■ Provided information:
===============

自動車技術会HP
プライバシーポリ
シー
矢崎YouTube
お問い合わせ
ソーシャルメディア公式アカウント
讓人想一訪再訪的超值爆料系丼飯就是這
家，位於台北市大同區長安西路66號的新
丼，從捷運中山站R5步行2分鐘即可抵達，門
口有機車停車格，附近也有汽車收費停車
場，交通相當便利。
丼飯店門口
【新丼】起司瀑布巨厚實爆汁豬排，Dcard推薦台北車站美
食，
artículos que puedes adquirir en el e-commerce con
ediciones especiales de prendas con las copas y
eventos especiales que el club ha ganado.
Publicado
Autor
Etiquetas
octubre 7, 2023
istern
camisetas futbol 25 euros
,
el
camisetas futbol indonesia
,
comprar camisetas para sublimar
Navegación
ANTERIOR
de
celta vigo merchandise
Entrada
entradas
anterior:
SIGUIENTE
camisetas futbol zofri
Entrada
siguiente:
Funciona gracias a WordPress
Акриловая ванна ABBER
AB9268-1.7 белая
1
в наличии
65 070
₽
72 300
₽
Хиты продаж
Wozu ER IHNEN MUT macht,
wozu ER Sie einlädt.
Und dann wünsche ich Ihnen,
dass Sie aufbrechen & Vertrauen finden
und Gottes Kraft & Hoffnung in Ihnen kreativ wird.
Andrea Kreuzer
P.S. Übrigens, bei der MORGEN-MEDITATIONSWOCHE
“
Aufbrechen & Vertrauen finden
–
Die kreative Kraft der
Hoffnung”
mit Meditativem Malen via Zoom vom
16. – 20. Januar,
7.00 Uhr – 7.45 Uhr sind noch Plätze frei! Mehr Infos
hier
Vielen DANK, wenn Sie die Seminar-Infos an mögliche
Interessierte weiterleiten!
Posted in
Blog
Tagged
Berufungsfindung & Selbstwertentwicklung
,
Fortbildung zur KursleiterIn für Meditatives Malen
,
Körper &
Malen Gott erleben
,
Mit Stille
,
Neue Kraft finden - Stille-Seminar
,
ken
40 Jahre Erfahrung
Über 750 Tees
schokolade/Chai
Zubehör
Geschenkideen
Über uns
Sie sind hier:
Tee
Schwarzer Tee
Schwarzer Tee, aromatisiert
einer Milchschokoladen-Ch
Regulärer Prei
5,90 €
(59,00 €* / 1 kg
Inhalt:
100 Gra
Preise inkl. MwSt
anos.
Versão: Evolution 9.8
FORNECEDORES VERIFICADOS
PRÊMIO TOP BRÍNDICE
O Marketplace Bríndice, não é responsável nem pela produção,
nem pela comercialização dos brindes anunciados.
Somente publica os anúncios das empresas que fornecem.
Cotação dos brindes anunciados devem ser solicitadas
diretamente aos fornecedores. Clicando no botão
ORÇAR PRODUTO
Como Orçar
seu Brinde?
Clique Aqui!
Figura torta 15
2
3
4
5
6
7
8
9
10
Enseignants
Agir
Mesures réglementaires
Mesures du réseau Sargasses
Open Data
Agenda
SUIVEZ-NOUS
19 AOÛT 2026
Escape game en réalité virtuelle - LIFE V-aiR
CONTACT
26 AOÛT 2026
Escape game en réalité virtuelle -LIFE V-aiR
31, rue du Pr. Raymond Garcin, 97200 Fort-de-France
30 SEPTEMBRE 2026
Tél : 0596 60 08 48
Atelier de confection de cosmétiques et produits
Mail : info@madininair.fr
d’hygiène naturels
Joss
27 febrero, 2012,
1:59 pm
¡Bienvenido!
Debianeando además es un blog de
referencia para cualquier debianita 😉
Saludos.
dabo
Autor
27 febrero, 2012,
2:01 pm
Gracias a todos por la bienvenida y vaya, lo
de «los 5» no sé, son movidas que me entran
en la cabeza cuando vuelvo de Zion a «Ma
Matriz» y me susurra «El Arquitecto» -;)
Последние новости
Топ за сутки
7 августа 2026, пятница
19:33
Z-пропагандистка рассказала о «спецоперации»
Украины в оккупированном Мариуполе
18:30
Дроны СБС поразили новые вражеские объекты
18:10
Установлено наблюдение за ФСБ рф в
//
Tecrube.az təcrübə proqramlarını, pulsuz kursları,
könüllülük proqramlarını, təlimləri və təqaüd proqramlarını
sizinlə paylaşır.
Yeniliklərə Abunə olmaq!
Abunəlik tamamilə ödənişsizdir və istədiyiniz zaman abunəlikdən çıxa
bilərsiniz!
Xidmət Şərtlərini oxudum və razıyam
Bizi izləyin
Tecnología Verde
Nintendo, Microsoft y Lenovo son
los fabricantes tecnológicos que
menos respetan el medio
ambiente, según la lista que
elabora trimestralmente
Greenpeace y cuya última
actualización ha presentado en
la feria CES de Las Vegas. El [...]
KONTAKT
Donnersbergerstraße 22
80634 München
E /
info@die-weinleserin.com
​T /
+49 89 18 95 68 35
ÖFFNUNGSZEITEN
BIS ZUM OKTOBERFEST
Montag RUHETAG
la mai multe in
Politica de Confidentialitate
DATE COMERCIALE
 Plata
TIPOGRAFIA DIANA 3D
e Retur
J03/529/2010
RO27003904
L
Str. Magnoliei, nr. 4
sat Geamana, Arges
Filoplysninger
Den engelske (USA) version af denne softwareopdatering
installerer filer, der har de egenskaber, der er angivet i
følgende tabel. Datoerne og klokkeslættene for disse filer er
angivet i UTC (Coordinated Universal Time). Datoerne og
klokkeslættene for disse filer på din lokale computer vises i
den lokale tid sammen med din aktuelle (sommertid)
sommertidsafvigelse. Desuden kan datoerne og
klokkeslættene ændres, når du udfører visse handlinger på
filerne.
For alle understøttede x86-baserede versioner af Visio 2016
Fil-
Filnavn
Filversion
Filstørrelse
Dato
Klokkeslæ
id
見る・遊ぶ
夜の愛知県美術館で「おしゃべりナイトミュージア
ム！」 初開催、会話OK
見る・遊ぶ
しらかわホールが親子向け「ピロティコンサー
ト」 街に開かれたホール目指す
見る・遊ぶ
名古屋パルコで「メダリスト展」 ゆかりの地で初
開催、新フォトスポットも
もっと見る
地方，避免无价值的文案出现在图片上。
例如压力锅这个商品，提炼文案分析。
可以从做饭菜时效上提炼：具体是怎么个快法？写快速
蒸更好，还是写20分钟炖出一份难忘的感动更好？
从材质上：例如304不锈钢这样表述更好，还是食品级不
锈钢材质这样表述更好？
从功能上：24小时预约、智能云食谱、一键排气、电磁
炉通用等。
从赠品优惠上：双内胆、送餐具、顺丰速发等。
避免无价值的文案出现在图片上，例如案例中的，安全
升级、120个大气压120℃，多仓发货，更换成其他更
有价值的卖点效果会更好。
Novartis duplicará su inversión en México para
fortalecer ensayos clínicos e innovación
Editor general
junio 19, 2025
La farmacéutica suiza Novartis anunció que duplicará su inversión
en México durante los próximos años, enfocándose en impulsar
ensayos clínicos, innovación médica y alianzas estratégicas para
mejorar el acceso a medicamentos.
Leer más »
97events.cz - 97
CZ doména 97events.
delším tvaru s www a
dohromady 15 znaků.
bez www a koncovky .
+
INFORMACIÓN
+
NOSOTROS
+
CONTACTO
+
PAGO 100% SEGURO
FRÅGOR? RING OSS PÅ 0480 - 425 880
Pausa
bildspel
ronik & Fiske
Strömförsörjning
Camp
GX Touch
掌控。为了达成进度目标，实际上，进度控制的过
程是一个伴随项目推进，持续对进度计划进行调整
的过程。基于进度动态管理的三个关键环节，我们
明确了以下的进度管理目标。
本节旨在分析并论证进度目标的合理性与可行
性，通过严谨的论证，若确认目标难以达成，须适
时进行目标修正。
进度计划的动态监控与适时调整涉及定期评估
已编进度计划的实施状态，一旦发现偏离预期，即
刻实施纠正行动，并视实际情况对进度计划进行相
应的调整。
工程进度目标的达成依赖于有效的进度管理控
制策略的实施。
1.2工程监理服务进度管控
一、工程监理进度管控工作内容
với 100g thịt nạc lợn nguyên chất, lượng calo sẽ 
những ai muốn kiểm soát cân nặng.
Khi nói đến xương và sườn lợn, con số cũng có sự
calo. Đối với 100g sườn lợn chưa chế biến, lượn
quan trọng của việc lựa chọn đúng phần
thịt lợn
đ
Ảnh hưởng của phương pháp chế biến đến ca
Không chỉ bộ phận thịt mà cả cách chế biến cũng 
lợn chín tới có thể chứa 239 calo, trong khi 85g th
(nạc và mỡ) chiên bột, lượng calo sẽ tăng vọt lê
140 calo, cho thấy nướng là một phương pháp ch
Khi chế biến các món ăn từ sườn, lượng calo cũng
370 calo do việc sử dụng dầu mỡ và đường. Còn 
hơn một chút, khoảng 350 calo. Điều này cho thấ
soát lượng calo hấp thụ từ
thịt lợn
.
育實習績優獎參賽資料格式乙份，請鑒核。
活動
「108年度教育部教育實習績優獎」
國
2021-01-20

===============

■ Task instructions:
An exact, complete copy of the lines above from the one with "可以从做饭菜时效上提炼：具体是怎么个快法？写快速" through the one with "370 calo do" is the whole answer.

■ Expected answer:
可以从做饭菜时效上提炼：具体是怎么个快法？写快速
蒸更好，还是写20分钟炖出一份难忘的感动更好？
从材质上：例如304不锈钢这样表述更好，还是食品级不
锈钢材质这样表述更好？
从功能上：24小时预约、智能云食谱、一键排气、电磁
炉通用等。
从赠品优惠上：双内胆、送餐具、顺丰速发等。
避免无价值的文案出现在图片上，例如案例中的，安全
升级、120个大气压120℃，多仓发货，更换成其他更
有价值的卖点效果会更好。
Novartis duplicará su inversión en México para
fortalecer ensayos clínicos e innovación
Editor general
junio 19, 2025
La farmacéutica suiza Novartis anunció que duplicará su inversión
en México durante los próximos años, enfocándose en impulsar
ensayos clínicos, innovación médica y alianzas estratégicas para
mejorar el acceso a medicamentos.
Leer más »
97events.cz - 97
CZ doména 97events.
delším tvaru s www a
dohromady 15 znaků.
bez www a koncovky .
+
INFORMACIÓN
+
NOSOTROS
+
CONTACTO
+
PAGO 100% SEGURO
FRÅGOR? RING OSS PÅ 0480 - 425 880
Pausa
bildspel
ronik & Fiske
Strömförsörjning
Camp
GX Touch
掌控。为了达成进度目标，实际上，进度控制的过
程是一个伴随项目推进，持续对进度计划进行调整
的过程。基于进度动态管理的三个关键环节，我们
明确了以下的进度管理目标。
本节旨在分析并论证进度目标的合理性与可行
性，通过严谨的论证，若确认目标难以达成，须适
时进行目标修正。
进度计划的动态监控与适时调整涉及定期评估
已编进度计划的实施状态，一旦发现偏离预期，即
刻实施纠正行动，并视实际情况对进度计划进行相
应的调整。
工程进度目标的达成依赖于有效的进度管理控
制策略的实施。
1.2工程监理服务进度管控
一、工程监理进度管控工作内容
với 100g thịt nạc lợn nguyên chất, lượng calo sẽ 
những ai muốn kiểm soát cân nặng.
Khi nói đến xương và sườn lợn, con số cũng có sự
calo. Đối với 100g sườn lợn chưa chế biến, lượn
quan trọng của việc lựa chọn đúng phần
thịt lợn
đ
Ảnh hưởng của phương pháp chế biến đến ca
Không chỉ bộ phận thịt mà cả cách chế biến cũng 
lợn chín tới có thể chứa 239 calo, trong khi 85g th
(nạc và mỡ) chiên bột, lượng calo sẽ tăng vọt lê
140 calo, cho thấy nướng là một phương pháp ch
Khi chế biến các món ăn từ sườn, lượng calo cũng
370 calo do việc sử dụng dầu mỡ và đường. Còn 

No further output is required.